Where there has been no progress is in reducing inequality. Figure 6 shows that inequality (measured by the familiar Gini coefficient) is lower than what it was just before the revolution but that it has stayed constant at a relatively high level by Middle Eastern standards, though not by Latin American standards. I liken the resilience of inequality in the face of deep revolutionary change to a situation in which the economic ladder on which individuals stand has remained the same while the people who stand on particular rungs have changed places. Changing the economic structure may take much longer and require the source of wealth to change from oil to human capital. Viewed in this light, Ahmadinejad’s attempt at redistribution using expenditure of oil money may create more inflation than redistribution. I don’t think any Iranian government is really in control of inequality.

The area where the government and the economy have failed most spectacularly is in providing jobs for the burgeoning youth population. The recent census of population revealed what surveys have been measuring for a number of years—an overall unemployment rate of 12.8 percent. This is an average figure that masks a huge difference between the rates of unemployment for those younger and older than 30. Figure 7 shows the rate of unemployment by age group. Young men suffer from unemployment rates in excess of 20 percent and women twice that. In contrast, older workers face unemployment rates less than 5 percent. Four out of every five unemployed persons are under the age of 30.

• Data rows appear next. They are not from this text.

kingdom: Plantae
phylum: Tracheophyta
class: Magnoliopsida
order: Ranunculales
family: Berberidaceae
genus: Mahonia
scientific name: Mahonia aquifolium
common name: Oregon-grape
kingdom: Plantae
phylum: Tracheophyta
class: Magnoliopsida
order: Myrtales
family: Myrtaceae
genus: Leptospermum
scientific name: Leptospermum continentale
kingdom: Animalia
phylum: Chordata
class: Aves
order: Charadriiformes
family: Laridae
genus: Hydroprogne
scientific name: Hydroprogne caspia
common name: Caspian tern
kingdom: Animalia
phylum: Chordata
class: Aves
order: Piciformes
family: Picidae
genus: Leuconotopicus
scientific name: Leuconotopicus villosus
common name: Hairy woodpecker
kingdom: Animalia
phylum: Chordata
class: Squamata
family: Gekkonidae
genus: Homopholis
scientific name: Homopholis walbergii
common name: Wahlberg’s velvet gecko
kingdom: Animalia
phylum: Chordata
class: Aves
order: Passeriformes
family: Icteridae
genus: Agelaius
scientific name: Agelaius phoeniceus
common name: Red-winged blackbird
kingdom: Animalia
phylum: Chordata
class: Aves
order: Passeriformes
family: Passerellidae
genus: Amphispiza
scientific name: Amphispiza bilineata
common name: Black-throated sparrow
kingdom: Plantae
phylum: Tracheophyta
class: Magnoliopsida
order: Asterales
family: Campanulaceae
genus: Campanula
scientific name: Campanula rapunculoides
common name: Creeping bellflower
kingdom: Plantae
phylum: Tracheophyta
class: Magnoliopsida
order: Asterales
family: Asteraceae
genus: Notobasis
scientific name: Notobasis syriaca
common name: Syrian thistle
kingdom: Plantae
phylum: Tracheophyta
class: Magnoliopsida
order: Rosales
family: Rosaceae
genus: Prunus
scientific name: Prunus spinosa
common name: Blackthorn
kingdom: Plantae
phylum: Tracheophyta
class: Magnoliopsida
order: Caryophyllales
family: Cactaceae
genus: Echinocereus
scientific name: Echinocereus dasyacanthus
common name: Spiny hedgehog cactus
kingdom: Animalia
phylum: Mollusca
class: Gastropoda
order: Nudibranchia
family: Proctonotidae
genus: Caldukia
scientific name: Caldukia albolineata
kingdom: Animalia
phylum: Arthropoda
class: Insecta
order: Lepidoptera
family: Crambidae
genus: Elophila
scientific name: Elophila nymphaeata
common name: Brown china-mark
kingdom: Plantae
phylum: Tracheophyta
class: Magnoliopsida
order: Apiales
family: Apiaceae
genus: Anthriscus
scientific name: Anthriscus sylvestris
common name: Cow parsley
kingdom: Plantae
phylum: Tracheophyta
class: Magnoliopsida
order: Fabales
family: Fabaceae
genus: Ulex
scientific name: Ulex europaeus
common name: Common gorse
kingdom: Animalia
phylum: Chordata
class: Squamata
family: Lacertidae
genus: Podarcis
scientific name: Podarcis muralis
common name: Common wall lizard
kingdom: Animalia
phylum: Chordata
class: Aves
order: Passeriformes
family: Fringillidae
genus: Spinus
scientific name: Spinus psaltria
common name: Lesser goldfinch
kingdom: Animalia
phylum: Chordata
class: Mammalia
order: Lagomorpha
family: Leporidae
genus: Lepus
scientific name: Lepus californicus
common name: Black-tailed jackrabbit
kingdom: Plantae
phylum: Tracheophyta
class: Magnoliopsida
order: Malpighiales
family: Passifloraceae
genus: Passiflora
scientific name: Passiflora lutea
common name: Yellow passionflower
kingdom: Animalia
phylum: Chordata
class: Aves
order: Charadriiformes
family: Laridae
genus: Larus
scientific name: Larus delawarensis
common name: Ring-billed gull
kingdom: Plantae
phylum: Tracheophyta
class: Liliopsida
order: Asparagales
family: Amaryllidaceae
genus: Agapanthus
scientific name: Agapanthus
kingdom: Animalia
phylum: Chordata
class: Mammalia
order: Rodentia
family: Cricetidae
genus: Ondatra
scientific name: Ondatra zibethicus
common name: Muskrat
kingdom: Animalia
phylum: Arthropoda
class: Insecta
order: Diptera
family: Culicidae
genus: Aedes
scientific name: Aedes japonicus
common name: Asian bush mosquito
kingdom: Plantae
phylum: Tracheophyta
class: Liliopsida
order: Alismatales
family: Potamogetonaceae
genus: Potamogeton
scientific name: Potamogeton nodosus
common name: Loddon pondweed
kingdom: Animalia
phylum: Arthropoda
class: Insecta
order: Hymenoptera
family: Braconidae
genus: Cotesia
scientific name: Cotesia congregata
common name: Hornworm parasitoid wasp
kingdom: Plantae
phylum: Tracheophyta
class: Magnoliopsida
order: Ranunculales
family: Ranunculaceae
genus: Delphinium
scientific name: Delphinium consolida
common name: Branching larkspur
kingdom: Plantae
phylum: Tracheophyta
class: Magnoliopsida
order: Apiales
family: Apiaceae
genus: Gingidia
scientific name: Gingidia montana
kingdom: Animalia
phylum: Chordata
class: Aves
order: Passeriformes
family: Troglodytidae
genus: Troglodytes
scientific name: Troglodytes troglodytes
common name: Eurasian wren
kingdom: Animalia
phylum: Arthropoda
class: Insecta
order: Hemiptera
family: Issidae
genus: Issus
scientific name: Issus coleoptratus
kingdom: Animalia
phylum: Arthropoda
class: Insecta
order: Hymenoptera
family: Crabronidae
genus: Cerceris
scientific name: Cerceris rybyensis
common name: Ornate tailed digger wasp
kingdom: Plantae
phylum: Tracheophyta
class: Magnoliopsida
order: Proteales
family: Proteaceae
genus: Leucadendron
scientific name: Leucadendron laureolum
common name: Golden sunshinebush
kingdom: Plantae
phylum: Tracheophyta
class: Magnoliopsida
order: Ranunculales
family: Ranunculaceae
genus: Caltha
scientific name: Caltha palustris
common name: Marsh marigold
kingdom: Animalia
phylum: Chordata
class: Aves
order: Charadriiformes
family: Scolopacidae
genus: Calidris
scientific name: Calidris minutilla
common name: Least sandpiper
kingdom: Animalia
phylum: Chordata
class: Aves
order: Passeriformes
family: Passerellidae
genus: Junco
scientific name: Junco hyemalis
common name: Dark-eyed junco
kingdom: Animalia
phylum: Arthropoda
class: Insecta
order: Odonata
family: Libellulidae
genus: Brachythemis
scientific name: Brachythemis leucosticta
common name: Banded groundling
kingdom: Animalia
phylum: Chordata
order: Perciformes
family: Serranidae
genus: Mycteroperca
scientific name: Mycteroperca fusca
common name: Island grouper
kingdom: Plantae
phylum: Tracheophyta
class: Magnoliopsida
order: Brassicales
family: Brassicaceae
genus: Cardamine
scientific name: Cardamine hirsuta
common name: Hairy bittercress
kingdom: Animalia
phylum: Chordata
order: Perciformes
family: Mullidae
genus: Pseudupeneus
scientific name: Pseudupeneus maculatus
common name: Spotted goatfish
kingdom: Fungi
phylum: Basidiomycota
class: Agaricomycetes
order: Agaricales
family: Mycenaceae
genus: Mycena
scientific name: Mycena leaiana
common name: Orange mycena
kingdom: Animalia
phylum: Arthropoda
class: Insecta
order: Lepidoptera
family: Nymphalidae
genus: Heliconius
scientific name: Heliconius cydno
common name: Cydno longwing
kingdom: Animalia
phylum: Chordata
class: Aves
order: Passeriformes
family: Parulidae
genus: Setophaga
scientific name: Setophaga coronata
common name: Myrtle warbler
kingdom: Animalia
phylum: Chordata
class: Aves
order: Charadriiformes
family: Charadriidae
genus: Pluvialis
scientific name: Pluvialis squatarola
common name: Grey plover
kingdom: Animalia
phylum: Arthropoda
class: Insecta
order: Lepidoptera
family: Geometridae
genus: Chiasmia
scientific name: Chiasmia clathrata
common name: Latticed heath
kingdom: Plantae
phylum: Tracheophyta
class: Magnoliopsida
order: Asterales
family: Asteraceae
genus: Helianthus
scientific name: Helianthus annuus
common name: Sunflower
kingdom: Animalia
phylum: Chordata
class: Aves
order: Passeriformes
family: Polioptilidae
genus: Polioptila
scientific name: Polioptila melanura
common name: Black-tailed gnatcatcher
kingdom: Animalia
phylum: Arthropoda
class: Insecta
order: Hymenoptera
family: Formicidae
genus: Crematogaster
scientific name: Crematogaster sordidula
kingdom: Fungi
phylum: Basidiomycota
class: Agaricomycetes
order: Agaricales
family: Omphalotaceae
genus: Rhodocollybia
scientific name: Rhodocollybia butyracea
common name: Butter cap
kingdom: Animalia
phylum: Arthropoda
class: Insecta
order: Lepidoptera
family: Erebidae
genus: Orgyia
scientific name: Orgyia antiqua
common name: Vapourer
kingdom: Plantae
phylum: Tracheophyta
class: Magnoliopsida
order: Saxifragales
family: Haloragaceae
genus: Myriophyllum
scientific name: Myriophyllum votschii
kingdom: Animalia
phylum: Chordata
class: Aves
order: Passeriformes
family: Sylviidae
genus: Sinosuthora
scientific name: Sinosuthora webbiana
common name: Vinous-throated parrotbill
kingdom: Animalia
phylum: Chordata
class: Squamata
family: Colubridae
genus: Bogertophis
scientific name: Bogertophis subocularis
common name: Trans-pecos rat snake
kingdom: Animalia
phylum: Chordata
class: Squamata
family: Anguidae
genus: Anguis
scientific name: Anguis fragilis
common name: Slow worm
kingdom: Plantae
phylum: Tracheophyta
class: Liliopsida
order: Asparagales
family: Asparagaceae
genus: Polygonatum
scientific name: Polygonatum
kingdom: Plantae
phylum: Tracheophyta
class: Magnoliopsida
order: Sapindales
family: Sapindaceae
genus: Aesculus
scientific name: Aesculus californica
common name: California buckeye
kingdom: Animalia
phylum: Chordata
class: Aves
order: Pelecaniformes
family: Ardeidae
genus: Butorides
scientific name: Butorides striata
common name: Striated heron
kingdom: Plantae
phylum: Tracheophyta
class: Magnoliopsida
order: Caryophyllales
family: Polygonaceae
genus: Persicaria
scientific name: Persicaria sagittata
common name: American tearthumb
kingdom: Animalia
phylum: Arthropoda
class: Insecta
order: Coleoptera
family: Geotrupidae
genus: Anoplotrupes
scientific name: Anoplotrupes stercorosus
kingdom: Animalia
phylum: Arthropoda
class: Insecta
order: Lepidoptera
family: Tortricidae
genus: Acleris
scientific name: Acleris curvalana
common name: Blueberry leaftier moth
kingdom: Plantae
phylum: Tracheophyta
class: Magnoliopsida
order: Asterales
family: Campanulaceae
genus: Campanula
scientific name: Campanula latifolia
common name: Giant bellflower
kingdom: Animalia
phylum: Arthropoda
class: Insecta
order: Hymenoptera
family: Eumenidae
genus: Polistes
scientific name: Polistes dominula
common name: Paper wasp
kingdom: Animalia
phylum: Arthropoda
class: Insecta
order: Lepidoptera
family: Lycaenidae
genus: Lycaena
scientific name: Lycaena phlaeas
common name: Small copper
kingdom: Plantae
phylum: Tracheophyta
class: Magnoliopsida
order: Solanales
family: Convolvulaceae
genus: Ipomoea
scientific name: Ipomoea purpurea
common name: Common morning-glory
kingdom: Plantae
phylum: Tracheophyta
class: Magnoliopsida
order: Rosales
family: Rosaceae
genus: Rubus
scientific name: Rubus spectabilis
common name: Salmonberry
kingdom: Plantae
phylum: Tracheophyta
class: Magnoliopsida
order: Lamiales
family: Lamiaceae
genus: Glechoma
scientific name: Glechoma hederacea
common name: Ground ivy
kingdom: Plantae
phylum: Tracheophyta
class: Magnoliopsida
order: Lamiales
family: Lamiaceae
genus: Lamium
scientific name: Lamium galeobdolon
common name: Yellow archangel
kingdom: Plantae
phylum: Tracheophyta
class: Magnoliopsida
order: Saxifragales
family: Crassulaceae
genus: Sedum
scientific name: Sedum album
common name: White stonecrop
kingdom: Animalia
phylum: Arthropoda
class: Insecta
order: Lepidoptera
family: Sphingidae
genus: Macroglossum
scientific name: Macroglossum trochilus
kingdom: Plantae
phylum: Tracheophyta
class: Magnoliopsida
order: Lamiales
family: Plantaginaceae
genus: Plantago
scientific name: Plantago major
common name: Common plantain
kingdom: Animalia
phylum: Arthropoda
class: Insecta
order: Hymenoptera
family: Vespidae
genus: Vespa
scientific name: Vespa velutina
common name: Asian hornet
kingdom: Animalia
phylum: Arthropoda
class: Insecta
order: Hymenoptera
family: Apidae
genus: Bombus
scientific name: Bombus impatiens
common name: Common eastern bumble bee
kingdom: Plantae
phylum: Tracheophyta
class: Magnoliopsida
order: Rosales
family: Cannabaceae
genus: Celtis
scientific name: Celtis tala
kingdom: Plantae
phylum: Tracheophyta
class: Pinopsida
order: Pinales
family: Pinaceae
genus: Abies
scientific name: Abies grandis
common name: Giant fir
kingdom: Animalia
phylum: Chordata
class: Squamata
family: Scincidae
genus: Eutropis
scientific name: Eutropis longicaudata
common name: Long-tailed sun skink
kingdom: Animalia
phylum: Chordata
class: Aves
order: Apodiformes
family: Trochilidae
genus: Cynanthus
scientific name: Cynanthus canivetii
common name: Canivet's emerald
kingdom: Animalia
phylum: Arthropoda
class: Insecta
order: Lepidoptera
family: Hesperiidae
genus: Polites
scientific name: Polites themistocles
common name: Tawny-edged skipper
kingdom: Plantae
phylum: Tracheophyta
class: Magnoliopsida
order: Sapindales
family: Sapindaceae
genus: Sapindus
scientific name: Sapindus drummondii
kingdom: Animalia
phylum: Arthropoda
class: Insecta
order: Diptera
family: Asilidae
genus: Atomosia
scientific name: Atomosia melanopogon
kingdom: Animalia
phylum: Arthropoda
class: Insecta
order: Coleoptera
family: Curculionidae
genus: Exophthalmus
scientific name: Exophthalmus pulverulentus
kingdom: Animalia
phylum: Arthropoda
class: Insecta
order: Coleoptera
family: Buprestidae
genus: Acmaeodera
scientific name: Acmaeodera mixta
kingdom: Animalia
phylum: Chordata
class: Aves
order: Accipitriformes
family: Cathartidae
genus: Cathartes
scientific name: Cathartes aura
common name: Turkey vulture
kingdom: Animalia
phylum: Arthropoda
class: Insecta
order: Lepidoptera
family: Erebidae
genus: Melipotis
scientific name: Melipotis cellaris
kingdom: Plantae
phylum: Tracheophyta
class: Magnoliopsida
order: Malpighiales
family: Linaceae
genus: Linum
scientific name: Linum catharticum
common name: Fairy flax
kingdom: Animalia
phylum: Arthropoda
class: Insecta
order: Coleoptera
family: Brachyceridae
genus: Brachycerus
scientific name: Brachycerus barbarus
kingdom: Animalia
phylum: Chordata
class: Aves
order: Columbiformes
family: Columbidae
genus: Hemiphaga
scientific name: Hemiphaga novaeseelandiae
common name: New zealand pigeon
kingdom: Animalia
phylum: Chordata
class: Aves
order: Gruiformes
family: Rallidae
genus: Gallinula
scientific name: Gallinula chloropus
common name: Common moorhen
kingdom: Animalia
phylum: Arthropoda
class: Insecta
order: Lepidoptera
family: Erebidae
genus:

Coping with youth unemployment is not merely a matter of more investment. As we have seen, there has been plenty of that already. What is needed is more sophisticated economic and social policy. In particular, the young need the opportunity to compete with older workers for jobs, which can only happen if there is greater flexibility in the labor market. Lack of hope among youth has led to high rates of drug addiction and suicide. Something must be done, and done soon, to prevent generations of Iranians from entering adult life as parents, workers, and citizens having experienced social exclusion and lacking hope.

As with labor market reform, the greatest long term challenge is reforming the laws that set the rules of economic activity and therefore determine the rewards to individual effort, both in human capital and in private investment. Doing so requires deep institutional change in education and the labor markets to raise the reward to individual skills, and in the legal system to increase rewards to private economic activity. Iran is in need of better enforcement of existing laws and of more sophisticated laws, such as contract laws, as the economy becomes more complex. Even now, there are laws on the books against private and state monopolies, but enforcement is a matter of an independent and well functioning judiciary. So far, there is no evidence that the power of the para statals (bonyads) in the economy has diminished. The tension between the traditional and the modern interpretations of the sharia continues. The challenge is how to reconcile religious tradition with the needs of a modern economy and is, therefore, harder than fighting poverty. Politics interfere at every turn to prevent a compromise that would allow a competitive economy to function.

In many ways the overall picture is optimistic. Some very difficult social problems have been dealt with, chief among them has been persuading conservative rural families to adopt birth control and to send their children, especially girls, to school. There is parity now between boys and girls in school enrollment and attainment. There is plenty of “micro optimism” in the decisions of the families in how hard they work to educate their children and in their private sector investment behavior. Yet, at this time the political scene seems highly uncertain, giving room for “macro pessimism”. How Iran’s political leaders proceed to face the remaining challenges of modernization will determine if Iran can harness its immense human and natural resource potential to emerge as an Islamic Tiger rather than bogy man.